Solar Energy in Spain
Photovoltaic
The growth of solar in Spain is hardly limited to solar thermal. PV is still the primary source of solar power, and PV has been the central part of the solar power repertoire since the 1970s, when researcher Antonio Luque was sent to the US to share information about microelectronics. He became inspired by American work on PV and returned to Spain, founded the Institute for Solar Research (IES in Spanish) in 1975, and eventually spun off the company Isofotón in 1981. By 1982 the company was already marketing the first Spanish solar cells.
Luque’s first contribution to the solar field was the development of bifacial cells, which take advantage of sunlight from both sides. These cells provided Isofotón’s start, but higher development and maintenance costs prevented their early adoption, and Isofotón reverted to conventional solar cells.
Today, the 60 researchers at IES – one of the oldest solar centers in the world – continue to push ahead with advances in PV technology. The institutes research includes multi-junction cells that utilize a wider bandwidth of solar energy; intermediate band cells that can use photons whose energy is smaller than traditional bands; and concentrated power whereby the cell itself is tiny, and lenses multiply the sun’s energy to reach up to 1000 suns before directing it at the dot-sized material. The last is being developed in partnership with Isofotón.
To further develop this new technology, a new institute called the Institute for Photovoltaic Systems of Concentration is being built in Puertollano, south of Madrid. Companies from Spain, including IES partner Guascor Fotón, will have demonstration sites on the facility, along with companies from the US, Germany and others. The goal is to improve the technology’s efficiency and decrease its cost in an effort to speed commercialization.
Luque believes advances in PV technology will eventually lead to drastically cheaper solar cells, but acknowledges that technological breakthroughs need to occur before the cost drops precipitously. He believes these breakthroughs might be occurring already and that the technological advances in store for PV will allow it to easily overtake solar thermal, even on a power-plant scale.
In a huge, airy, light-filled building near Málaga on Spain’s southern coast, Luque’s spin-off company, Isofotón, hums with the excitement of the exploding PV scene. This factory was completed in 2006, and ground has already been broken next door for an expansion.
The company’s production and sales have shot up in the past few years, despite rough patches since its inception in 1981. Isofotón nearly went bankrupt twice in the company’s history, as the international solar power scene languished. But in the late 1990s, Germany decided to invest heavily in solar power. Isofotón was able to take advantage of this, supplying 15 percent of the German market. Isofotón grew to become the seventh largest producer of solar cells in the world – but the global market has grown so rapidly, and a handful of new companies have jumped in to fill the need, that Isofotón’s status has dropped slightly even as its business has dramatically expanded.

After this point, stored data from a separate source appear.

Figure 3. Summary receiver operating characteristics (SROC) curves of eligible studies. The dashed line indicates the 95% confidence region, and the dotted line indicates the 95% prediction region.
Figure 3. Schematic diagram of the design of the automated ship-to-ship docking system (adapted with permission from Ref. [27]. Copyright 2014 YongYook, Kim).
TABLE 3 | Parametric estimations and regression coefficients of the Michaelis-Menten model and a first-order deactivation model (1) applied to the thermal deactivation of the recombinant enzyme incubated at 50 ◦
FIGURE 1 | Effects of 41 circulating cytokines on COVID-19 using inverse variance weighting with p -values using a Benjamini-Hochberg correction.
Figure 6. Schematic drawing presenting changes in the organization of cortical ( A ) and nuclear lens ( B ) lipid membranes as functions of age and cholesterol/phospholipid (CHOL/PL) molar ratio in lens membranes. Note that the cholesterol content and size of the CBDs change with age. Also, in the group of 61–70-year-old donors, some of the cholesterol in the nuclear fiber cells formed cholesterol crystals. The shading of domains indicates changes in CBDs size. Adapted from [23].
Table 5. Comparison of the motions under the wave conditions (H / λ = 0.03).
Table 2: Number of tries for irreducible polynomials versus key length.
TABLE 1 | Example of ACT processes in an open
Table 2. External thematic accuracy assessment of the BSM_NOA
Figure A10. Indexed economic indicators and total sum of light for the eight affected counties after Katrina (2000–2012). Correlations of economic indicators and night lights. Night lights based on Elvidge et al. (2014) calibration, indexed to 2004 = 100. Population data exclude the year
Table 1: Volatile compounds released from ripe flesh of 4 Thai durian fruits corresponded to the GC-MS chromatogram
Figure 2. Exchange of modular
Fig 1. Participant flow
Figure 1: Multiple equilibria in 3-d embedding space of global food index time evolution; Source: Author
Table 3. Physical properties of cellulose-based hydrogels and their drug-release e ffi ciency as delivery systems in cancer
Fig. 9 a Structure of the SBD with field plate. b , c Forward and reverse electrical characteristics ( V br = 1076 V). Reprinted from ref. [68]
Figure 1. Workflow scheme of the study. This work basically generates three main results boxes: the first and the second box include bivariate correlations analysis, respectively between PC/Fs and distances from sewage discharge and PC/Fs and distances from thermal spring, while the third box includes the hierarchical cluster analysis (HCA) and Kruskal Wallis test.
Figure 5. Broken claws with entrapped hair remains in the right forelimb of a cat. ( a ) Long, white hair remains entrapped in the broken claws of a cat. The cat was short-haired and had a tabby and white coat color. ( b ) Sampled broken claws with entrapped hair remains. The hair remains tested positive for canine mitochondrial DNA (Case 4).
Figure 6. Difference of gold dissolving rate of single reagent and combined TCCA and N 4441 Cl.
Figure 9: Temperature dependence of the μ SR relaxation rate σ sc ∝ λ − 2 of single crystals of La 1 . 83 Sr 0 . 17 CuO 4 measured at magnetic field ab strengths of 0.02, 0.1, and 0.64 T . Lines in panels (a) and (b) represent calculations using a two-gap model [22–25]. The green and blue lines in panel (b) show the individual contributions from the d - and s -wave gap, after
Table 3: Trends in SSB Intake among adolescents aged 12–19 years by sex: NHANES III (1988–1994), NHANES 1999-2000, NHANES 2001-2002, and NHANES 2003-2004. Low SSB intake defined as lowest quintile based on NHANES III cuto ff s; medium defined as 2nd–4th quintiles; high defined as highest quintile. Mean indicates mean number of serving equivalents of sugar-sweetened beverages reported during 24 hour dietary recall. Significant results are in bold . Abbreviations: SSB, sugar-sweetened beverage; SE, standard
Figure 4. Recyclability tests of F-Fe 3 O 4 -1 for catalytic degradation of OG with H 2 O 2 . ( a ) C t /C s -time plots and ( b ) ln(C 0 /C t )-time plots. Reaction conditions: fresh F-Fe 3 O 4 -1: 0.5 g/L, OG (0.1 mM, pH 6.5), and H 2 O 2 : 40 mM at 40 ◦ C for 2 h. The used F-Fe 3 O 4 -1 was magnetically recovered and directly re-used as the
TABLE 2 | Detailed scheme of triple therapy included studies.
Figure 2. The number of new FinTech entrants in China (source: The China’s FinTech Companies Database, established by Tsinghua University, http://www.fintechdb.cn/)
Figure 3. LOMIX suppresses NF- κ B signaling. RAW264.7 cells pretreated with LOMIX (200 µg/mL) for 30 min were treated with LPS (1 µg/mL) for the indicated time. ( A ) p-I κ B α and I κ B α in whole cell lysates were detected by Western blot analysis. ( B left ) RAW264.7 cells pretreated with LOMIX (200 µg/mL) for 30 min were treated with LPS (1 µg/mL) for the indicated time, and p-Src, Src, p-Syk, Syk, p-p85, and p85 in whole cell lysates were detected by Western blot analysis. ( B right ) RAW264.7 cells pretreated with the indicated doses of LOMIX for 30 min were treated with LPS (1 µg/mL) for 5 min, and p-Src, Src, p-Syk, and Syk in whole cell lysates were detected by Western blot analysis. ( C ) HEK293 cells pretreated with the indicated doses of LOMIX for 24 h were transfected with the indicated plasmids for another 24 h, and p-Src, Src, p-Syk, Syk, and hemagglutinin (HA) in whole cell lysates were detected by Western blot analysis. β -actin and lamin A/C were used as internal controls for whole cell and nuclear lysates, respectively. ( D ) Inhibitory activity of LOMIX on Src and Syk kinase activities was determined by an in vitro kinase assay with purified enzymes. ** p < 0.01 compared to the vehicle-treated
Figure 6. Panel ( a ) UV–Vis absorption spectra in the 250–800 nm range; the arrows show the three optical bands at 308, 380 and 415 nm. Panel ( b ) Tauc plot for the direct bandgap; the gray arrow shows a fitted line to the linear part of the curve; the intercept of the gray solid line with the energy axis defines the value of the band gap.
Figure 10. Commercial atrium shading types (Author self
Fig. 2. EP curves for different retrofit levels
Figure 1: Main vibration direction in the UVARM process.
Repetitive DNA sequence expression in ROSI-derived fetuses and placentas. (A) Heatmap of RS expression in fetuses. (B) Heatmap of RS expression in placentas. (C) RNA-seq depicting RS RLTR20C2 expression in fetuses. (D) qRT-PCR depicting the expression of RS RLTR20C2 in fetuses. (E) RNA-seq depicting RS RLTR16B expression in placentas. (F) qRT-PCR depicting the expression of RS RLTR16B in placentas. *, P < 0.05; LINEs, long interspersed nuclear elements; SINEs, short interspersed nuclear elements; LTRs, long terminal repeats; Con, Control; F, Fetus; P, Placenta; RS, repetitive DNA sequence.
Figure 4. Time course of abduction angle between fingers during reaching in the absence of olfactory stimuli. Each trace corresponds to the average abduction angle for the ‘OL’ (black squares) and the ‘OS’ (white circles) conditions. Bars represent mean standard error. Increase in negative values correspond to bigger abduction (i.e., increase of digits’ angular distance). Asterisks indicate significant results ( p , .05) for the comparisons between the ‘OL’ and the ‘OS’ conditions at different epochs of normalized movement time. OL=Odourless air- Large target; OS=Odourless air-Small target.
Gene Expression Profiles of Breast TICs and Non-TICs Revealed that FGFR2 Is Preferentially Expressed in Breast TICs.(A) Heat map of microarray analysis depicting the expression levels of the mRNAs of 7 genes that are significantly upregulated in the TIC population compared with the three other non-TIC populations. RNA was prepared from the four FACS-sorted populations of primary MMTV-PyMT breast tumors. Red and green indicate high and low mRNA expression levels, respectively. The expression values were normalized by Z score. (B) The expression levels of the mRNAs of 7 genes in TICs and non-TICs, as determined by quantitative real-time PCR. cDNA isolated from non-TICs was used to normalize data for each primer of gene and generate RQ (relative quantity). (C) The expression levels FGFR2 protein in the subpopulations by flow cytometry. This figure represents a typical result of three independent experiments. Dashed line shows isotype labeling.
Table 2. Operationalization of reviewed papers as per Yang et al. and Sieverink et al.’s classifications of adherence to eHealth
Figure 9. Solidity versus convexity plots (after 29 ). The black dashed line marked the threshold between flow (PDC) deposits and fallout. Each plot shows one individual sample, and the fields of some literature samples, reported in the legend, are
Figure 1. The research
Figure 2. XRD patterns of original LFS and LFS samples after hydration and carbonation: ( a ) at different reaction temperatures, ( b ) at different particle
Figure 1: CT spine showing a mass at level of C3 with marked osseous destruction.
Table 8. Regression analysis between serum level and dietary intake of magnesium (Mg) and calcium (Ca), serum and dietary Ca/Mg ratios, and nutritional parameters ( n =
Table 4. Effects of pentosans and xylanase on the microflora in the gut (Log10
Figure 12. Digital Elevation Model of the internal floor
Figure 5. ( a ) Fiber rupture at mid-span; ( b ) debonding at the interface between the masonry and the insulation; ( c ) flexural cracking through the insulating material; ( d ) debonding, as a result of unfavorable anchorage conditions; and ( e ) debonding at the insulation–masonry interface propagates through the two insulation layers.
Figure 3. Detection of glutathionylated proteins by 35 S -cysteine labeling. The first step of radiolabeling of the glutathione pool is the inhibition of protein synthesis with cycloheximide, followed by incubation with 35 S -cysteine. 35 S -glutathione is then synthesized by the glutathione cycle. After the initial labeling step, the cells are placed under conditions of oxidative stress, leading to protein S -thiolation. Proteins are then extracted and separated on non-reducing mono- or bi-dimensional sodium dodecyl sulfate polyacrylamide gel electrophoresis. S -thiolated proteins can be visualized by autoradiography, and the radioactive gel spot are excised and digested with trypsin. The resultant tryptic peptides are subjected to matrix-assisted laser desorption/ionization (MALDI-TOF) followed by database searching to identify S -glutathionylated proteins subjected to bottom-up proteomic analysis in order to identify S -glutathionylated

Spain has been one of the top world producers of solar cells for the past decade; the two main companies producing those cells are Isofotón and BP Solar, which has been present in Spain for more than 20 years and is now planning a major production expansion. In addition, the Spanish company Atersa builds solar panels and provides full solar power installations. At their new Valencia factory, the company has grown to 14 MW of annual capacity and will soon expand to 30 MW of capacity.